The Boys rapidamente se provou – em seu primeiro ano – ser uma inesperada e inebriante experiência cheia de antíteses, insolência, hipocrisia, sarcasmos e impudor – quase um relato realista da sociedade contemporânea, só que pela ótica de super heróis. E contrariando a definição auto declarada dessas figuras quase endeusadas, a produção, que traz Seth Rogen como produtor executivo e que foi desenvolvida por Eric Kripke para a Amazon, retorna com o mais puro néctar dos quadrinhos de Garth Ennis e Darick Robertson, em uma nova temporada assustadoramente mais intensa. Cruzando outras barreiras até então socialmente inaceitáveis, o segundo ciclo de The Boys torna a linha entre “heróis” e “vilões” ainda mais tênue, à medida que explora o desenvolvimento dos seus personagens com ares referenciais ao estilo de uma tragédia grega.

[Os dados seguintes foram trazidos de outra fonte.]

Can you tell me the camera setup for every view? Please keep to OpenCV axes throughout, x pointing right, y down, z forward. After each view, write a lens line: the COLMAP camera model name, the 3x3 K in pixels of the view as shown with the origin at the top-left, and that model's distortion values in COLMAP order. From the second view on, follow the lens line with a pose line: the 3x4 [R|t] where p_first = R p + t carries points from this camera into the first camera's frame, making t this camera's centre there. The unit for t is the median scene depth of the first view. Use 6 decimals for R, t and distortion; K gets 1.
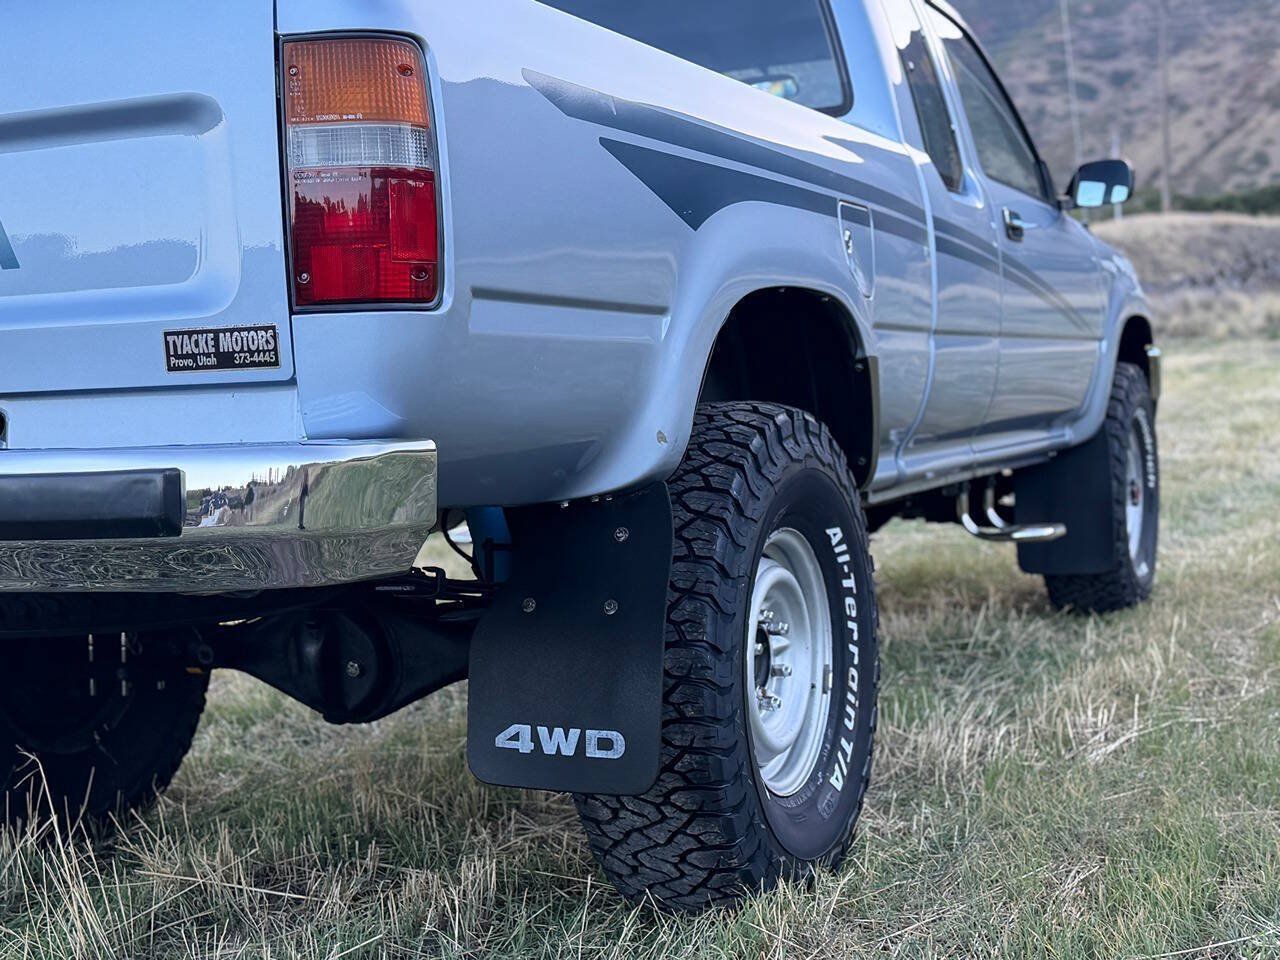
lens RADIAL K [[1766.3, 0, 632.4], [0, 1766.3, 483.9], [0, 0, 1]] dist [0.206832, -0.446399]
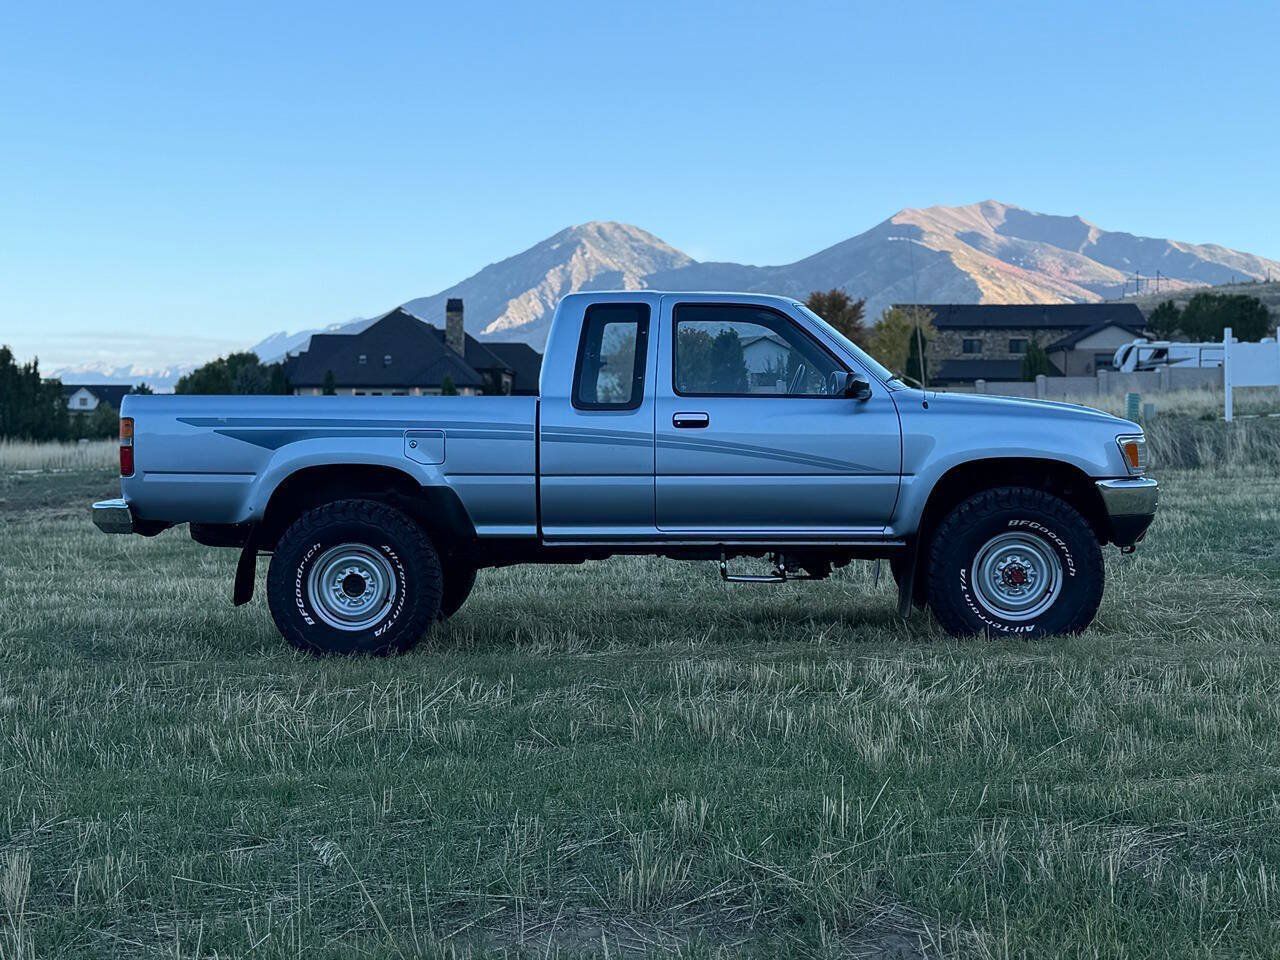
lens RADIAL K [[1766.3, 0, 632.4], [0, 1766.3, 483.9], [0, 0, 1]] dist [0.206832, -0.446399]
pose [[0.391419, 0.074073, -0.917226, 3.312675], [-0.059510, 0.996706, 0.055096, -0.294184], [0.918286, 0.033018, 0.394538, 0.266607]]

Essa nova atmosfera escalonada vai exigir de você muito mais do que resistência física para suportar as intensas e gráficas cenas de violência. Em meio a inúmeros conflitos socioculturais e o desdobramento do que seria ético e moral, a segunda temporada de The Boys prova que não apenas há muito chão a ser percorrido pelos nossos protagonistas, como ainda solidifica a premissa de que nada é tão ardiloso assim que não possa piorar. Desafiando a consciência da audiência a todo momento, os novos oitos episódios redefinem a nossa percepção sobre alguns personagens, transformam nossa visão sobre outros e exploram as nuances e pontas soltas que ficaram em aberto no ano anterior.
Estrategicamente planejada, a segunda temporada se anuncia como um banquete irreverente de pura sanguinolência, revela novas camadas dos heróis já conhecidos do público, conforme introduz também novos personagens, que migram das extremidades para o centro da narrativa de forma soberba e inesperada em fração de minutos. Com incessantes sustos que nos lembram do poder hipnotizante da narrativa, este novo ciclo traz um roteiro conciso e bem ajustado e sabe usar o tempo de tela de todos os seus protagonistas com maestria e leveza. E quanto mais desafia nossa compreensão sobre dinâmicas relacionais, comportamentos obsessivos e complexos emocionais doentios, mais a série nos traga para uma sucessão de epifanias onde – de forma inesperada – começamos a desenvolver sentimentos dúbios por personagens tão desprezíveis como o próprio Capitão Pátria e – quem diria – o Profundo.
Conectando os arcos dos personagens com naturalidade, The Boys aumenta ainda mais aquela atmosfera cínica e contraproducente, que desafia a integridade mental de quem está deste lado de cá, enquanto audiência. Contrariando às vezes o que conhecíamos do protagonistas, a construção narrativa desses personagens sofre alterações irônicas e coerentes, que agregam um sabor diferenciado à série, fazendo com que o nosso envolvimento com a trama evolua do mesmo jeito que a própria narrativa. E como se tudo que vimos no passado já não fosse eletrizante e histérico o bastante, nos apaixonamos pela produção novamente, como se fosse a primeira vez.
Flertando com o passado – para ampliar nossa visão a respeito do universo de The Boys – e abordando questões sociais mundiais tão importantes, a série extrapola os limites de uma produção fictícia mais uma vez, tratando problemáticas genuínas e reais como a manipulação midiática, os jogos políticos-partidários e o poder doentio e perigoso por trás de algumas seitas religiosas tão macabras e que ainda permanecem impunes diante da sociedade contemporânea.
E ao valorizar as mulheres com momentos únicos e cenas de catfight que se desconectam da hipersexualização, a segunda temporada reitera o poder que elas possuem na trama, sendo ainda uma crítica e uma deliciosa antítese à própria imagem feminina forçada, exigida por alguns personagens secundários presentes na trama. Metalinguística a plenos pulmões e criticando a indústria Hollywoodiana, a série é cercada de contrastes e referências musicais que ditam o tom de ironia das cenas. Divertida, confrontadora e enérgica, a segunda temporada de The Boys ultrapassa os seus próprios limites, desafia a compreensão humana de certo e errado e mais uma vez deixará sua audiência salivando por novos episódios.